Instituto de Constelaciones Familiares / Brigitte Champetier de Ribes

Integrar traumas y conflictos

Los principales traumas tuvieron lugar en nuestra infancia. Con este ejercicio vamos acercándonos paulatinamente a estos traumas graves, descargándolos poco a poco de su excesiva carga.

En efecto, este ejercicio nos hace ir de los conflictos más recientes a los más antiguos.

Trabajaremos siempre “a ciegas”: sin saber de antemano qué conflicto o trauma va a surgir.

En el suelo, imaginas la línea de tu vida, colocas algo en el suelo para señalar el momento presente, tu nacimiento, tu concepción.

Te pones en el momento presente, mirando hacia el futuro, muy centrado, sintiendo todo tu cuerpo, tu respiración y tu corazón.

Vas a empezar a andar hacia atrás, muy despacio, muy centrado en tus sensaciones.

Llegará un momento en que te sentirás mal, habrás perdido fuerza o te dolerá algo. Ahí te detienes. Ahí se está manifestando un conflicto que no pudiste integrar y que te está restando mucha energía.

Permaneces en ese lugar, sintiendo. Quizás te venga imágenes, información, recuerdos, o nada. No tiene importancia.

Pides ahora la fuerza para resolver este acontecimiento: “querido inconsciente, o guía, que me des ahora todos los recursos que necesito para superar esta prueba en total armonía. Gracias.”

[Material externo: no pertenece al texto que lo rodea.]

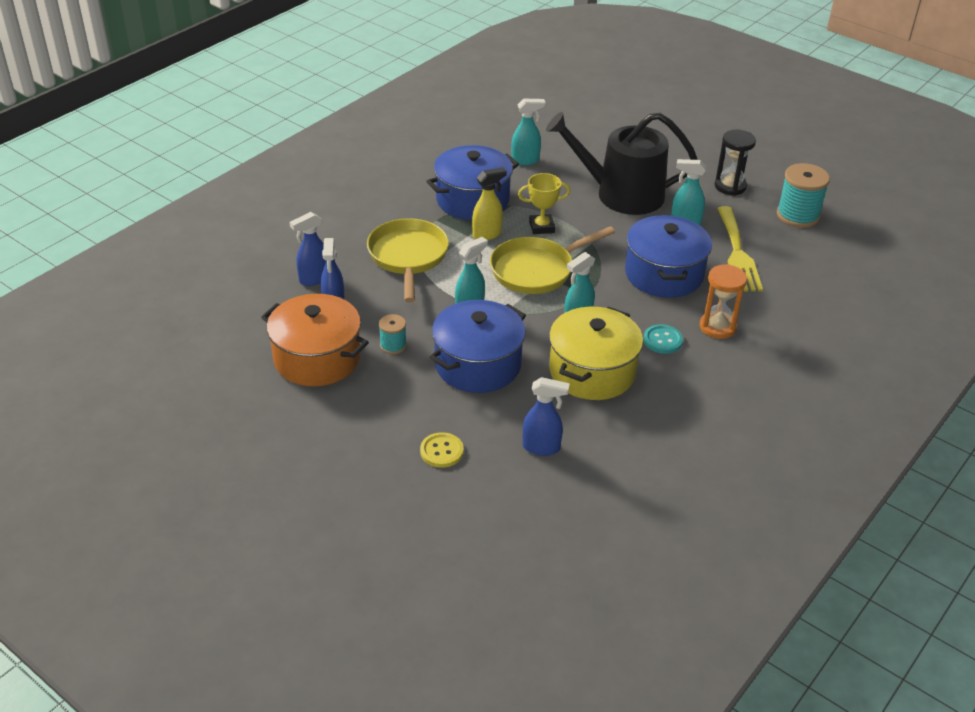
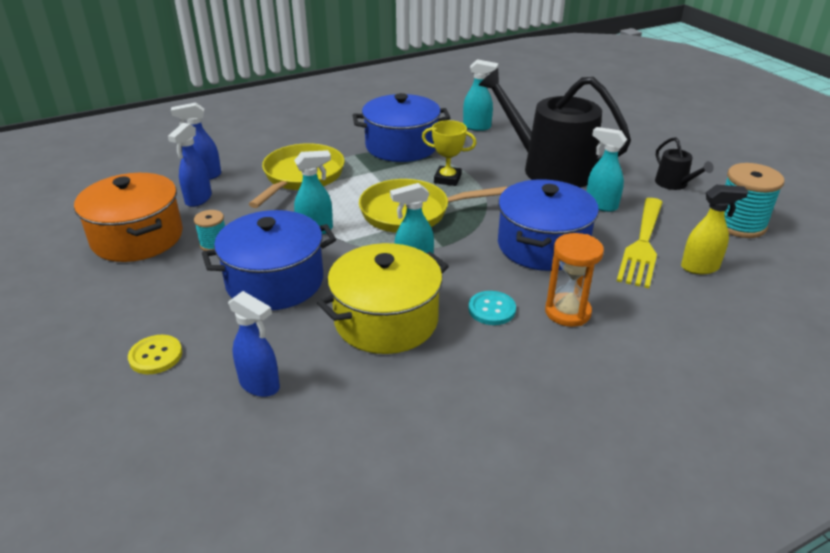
camera: 25 degrees right, 5 degrees down
(487, 234) = (390, 174): yellow spray bottle -> yellow spray bottle (700, 267)
(730, 186) = (674, 184): black hourglass -> black watering can

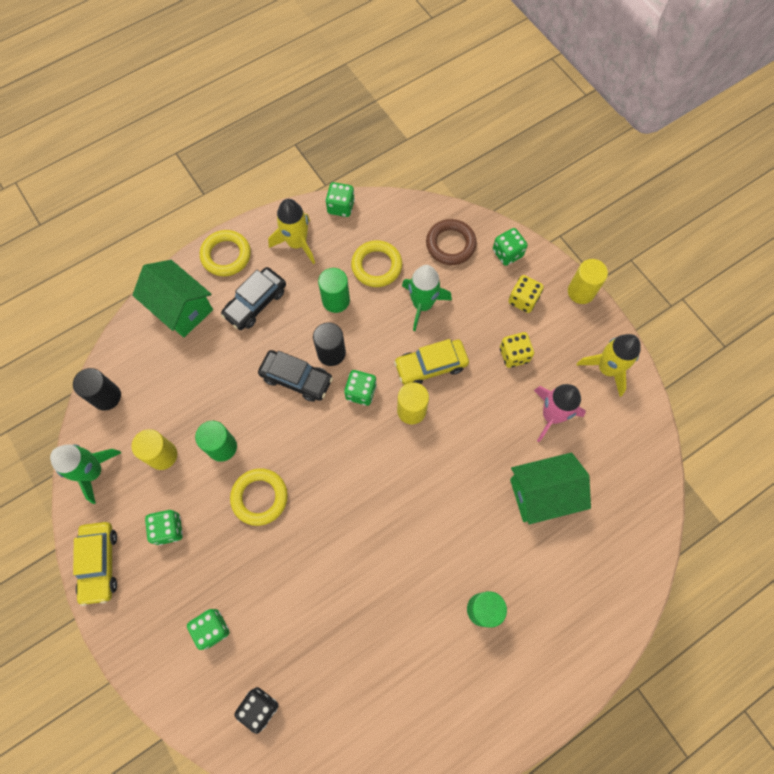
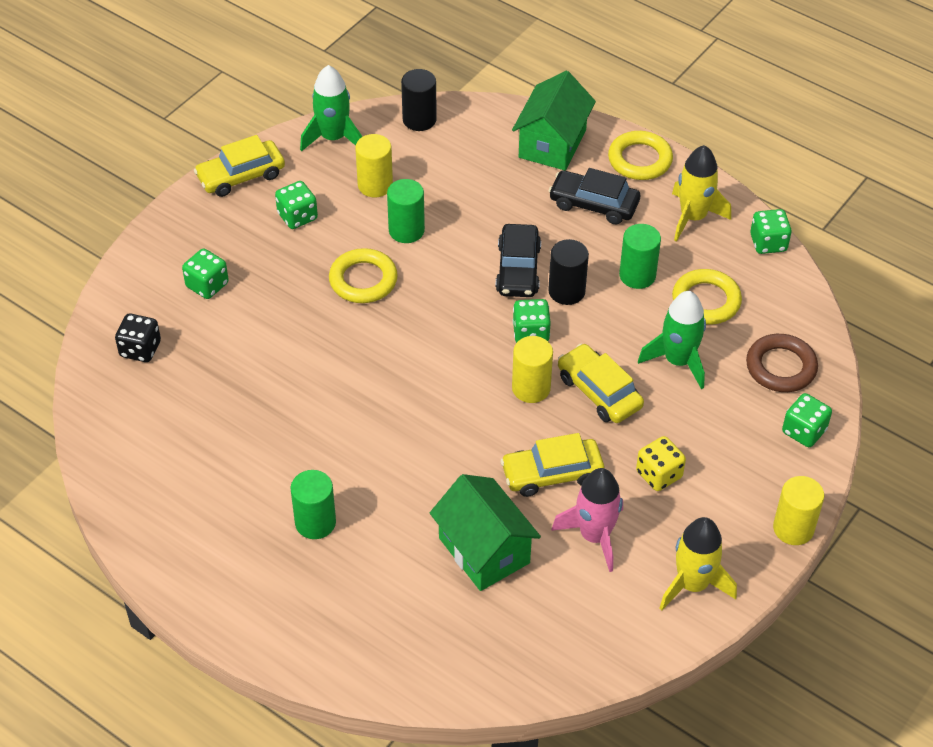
camera: 70 degrees right, 20 degrees down
(491, 424) = (552, 473): none -> yellow car
(523, 300) = (744, 465): yellow dice -> none

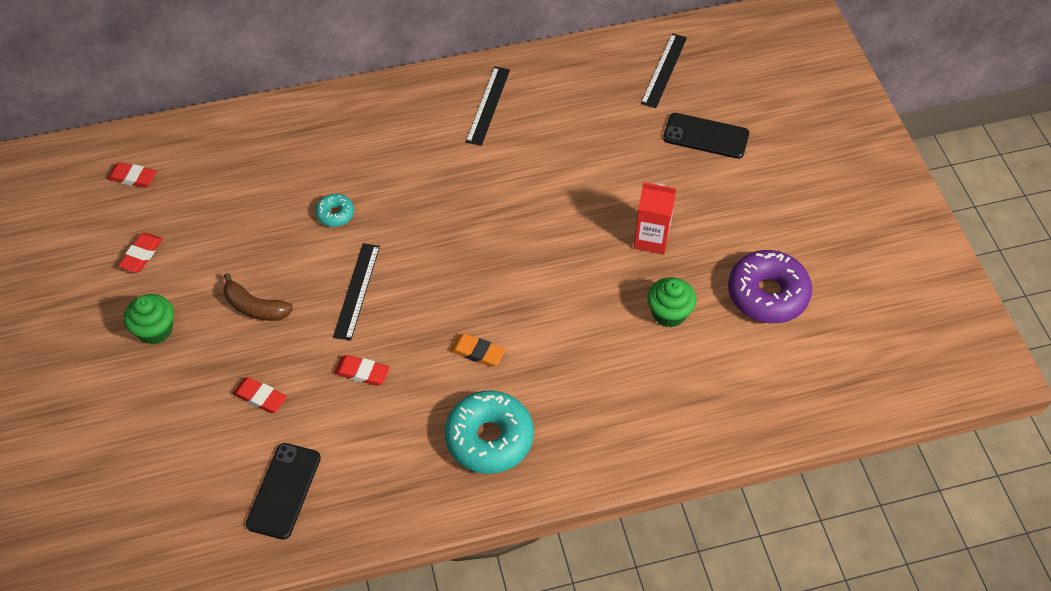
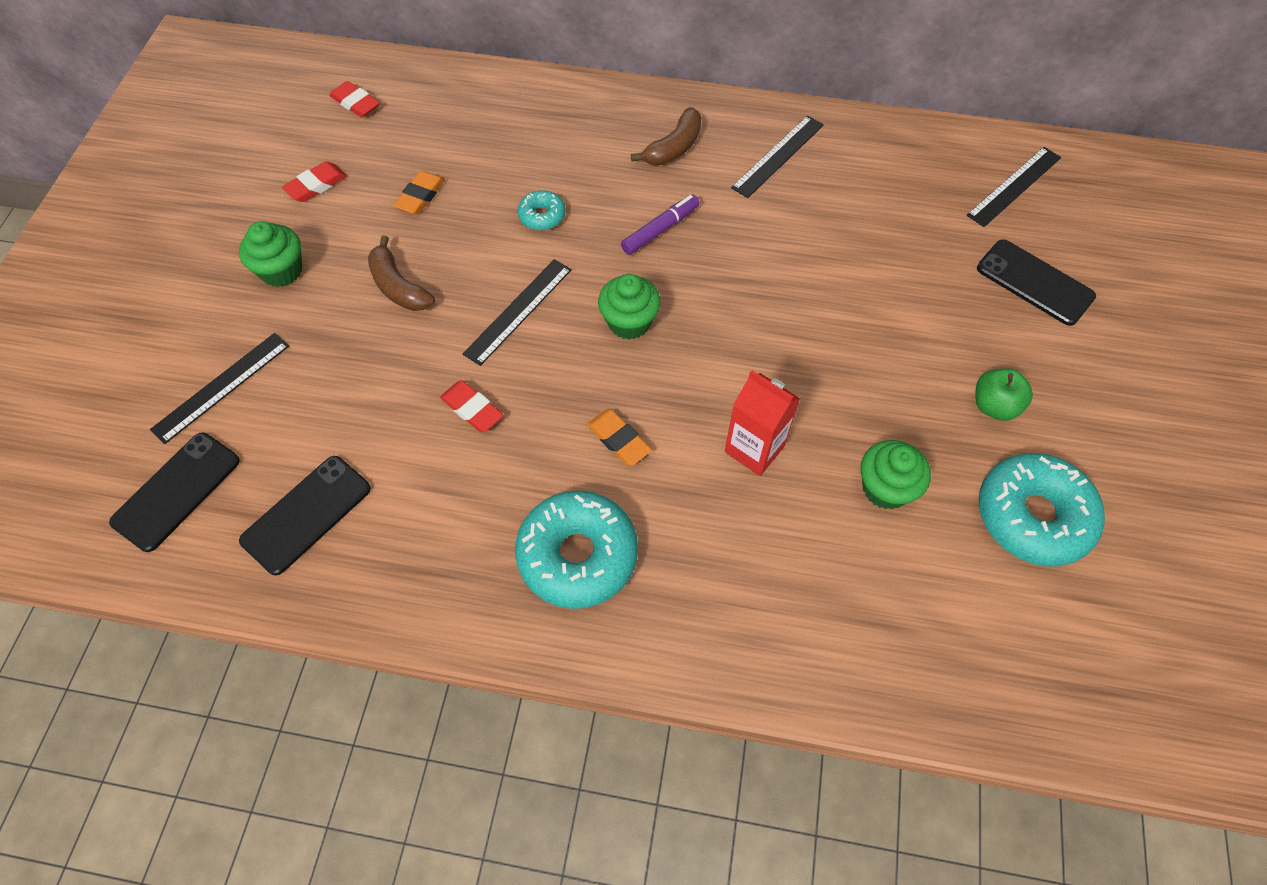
camera: 25 degrees right, 5 degrees up
(163, 431) = (221, 387): none -> black ruler
(176, 515) = (177, 491): none -> black phone
(232, 233) = (421, 196): none -> orange eraser
(260, 397) = (345, 391): red eraser -> none
(407, 126) = (674, 147): none -> brown banana
(429, 192) = (660, 229): none -> purple marker
(442, 268) = (629, 322): none -> green cupcake
(651, 239) = (905, 384): red carton -> red carton (754, 449)
(714, 231) = (994, 406): none -> green apple
(767, 294) = (1032, 516): purple donut -> turquoise donut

Si la fuerza aun no es suficiente para sentirte bien, vuelves a hacer la petición a tu inconsciente, con mucho respeto y humildad.

Notas la transformación dentro de ti, y te dejas empujar hacia el presente. Cuando has llegado al presente, observas como te sientes.

Y ahora, vuelves al lugar del conflicto, experimentas la fuerza que se instala en ti, y vuelves a ir hacia el presente y de nuevo experimentas como te sientes y cómo es distinto de antes.

Y repites este movimiento dos o tres veces, hasta que te sientas al máximo de ti misma…

Dejas pasar unos días y vuelves a hacer este ejercicio. Cada vez más atrás.